▸ **Stored dataset items**:
########################################

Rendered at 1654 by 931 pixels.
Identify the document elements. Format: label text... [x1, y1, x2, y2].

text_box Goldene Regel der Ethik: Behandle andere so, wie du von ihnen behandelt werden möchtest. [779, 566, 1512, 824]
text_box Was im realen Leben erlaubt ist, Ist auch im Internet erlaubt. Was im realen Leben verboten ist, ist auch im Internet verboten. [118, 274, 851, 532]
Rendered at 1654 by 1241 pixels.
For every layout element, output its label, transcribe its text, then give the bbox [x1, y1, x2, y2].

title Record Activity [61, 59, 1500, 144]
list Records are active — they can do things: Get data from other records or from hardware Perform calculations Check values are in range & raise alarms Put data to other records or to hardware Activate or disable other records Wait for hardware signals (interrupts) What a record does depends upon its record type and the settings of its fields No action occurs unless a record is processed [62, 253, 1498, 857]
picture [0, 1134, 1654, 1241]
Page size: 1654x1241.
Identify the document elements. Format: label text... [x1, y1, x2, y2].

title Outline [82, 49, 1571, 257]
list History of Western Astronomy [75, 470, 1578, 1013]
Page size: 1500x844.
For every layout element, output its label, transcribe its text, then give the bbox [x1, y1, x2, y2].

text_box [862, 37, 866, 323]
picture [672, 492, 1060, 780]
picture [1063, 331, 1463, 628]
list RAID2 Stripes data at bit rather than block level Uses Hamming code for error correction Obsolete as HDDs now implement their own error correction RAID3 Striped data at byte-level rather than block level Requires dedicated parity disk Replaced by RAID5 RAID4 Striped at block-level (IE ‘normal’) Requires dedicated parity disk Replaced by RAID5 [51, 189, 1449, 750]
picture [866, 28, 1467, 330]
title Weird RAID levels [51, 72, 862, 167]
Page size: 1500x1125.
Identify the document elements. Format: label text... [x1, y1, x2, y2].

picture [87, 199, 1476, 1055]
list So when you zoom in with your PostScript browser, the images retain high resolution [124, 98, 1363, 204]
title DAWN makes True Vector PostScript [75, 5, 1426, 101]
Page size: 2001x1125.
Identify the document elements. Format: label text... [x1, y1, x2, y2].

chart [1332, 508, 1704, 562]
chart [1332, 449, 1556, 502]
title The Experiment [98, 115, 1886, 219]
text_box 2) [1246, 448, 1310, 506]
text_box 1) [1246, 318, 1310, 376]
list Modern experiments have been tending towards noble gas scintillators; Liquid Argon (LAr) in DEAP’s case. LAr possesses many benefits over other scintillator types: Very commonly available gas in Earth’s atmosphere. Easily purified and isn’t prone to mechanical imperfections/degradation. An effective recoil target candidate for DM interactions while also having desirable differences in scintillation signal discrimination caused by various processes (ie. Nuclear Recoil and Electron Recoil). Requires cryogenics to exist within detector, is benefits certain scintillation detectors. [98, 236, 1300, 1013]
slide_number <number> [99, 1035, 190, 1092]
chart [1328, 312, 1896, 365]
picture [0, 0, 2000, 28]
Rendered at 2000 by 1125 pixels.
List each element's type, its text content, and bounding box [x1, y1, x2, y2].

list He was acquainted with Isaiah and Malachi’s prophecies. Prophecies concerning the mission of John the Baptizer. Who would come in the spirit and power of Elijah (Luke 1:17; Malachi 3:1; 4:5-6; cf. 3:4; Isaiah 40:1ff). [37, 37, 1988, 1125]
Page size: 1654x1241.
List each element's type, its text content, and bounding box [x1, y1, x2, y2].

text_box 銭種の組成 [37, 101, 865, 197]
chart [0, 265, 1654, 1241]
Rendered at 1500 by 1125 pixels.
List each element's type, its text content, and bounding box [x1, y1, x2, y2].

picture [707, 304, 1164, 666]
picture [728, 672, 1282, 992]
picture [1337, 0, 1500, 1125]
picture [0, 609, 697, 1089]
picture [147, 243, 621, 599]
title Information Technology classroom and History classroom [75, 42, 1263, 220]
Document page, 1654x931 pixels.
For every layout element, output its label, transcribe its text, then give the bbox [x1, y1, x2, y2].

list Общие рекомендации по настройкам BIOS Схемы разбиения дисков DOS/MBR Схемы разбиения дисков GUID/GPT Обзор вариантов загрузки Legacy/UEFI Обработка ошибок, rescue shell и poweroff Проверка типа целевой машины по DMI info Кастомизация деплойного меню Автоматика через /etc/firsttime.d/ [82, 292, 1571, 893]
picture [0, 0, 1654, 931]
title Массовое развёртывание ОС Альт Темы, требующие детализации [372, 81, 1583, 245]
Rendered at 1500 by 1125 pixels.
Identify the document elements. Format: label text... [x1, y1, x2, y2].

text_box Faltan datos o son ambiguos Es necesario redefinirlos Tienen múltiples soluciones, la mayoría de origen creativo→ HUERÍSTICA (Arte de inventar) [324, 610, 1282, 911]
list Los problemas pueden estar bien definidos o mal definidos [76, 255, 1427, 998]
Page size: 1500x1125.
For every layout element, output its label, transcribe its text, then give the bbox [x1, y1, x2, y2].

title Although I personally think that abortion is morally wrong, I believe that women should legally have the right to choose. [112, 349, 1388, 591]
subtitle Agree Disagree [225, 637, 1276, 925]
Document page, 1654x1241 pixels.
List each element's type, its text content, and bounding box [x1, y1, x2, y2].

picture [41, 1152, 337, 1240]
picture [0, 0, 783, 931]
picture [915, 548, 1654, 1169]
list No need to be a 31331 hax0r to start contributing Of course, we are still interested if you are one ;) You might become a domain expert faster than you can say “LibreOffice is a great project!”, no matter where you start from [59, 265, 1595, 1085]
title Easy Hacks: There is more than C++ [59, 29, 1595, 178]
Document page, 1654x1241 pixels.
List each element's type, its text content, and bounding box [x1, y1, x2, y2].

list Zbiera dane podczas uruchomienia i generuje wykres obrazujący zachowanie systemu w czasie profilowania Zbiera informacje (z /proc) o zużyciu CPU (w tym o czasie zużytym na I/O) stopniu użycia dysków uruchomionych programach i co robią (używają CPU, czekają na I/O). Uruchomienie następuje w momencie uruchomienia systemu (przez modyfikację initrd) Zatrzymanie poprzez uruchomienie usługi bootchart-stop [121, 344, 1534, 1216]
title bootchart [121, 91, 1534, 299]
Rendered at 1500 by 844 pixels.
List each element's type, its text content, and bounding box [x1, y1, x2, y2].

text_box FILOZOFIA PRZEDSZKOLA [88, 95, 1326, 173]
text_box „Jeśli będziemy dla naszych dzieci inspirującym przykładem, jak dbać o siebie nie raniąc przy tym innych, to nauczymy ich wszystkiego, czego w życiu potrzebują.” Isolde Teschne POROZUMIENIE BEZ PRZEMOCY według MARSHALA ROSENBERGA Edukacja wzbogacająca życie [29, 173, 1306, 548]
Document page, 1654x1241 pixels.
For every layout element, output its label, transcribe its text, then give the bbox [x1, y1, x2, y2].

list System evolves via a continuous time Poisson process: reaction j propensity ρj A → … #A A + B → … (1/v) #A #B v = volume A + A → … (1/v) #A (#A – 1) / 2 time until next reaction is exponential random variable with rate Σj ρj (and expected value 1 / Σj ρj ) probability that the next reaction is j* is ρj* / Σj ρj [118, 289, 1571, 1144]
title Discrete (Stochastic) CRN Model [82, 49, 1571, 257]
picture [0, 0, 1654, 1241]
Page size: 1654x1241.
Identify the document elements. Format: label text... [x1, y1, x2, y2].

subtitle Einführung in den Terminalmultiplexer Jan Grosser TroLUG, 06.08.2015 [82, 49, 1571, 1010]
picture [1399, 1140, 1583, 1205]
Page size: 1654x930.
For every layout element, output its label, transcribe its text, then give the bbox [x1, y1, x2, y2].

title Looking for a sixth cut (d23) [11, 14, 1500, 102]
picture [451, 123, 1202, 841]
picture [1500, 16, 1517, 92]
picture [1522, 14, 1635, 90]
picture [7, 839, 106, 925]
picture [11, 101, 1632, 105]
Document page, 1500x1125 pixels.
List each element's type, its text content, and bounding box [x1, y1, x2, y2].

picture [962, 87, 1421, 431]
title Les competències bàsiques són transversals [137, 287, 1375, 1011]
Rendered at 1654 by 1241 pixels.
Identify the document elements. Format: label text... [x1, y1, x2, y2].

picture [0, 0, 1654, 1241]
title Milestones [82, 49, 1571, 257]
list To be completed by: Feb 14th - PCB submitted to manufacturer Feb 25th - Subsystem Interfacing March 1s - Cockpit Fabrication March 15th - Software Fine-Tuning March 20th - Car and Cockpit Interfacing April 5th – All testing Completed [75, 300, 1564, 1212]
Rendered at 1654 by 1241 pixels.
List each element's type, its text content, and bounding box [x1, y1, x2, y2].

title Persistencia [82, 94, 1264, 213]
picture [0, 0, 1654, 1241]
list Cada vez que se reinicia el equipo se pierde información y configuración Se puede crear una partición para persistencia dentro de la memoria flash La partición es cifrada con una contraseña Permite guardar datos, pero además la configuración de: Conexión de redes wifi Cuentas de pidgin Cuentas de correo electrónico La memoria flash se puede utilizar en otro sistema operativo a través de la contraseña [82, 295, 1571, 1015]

########################################

▸ **WORK REQUIRED**:
Copy every line from the beginning of the items through the line that contains "text_box Was im", including that line.

▸ **TASK RESULT**:
Rendered at 1654 by 931 pixels.
Identify the document elements. Format: label text... [x1, y1, x2, y2].

text_box Goldene Regel der Ethik: Behandle andere so, wie du von ihnen behandelt werden möchtest. [779, 566, 1512, 824]
text_box Was im realen Leben erlaubt ist, Ist auch im Internet erlaubt. Was im realen Leben verboten ist, ist auch im Internet verboten. [118, 274, 851, 532]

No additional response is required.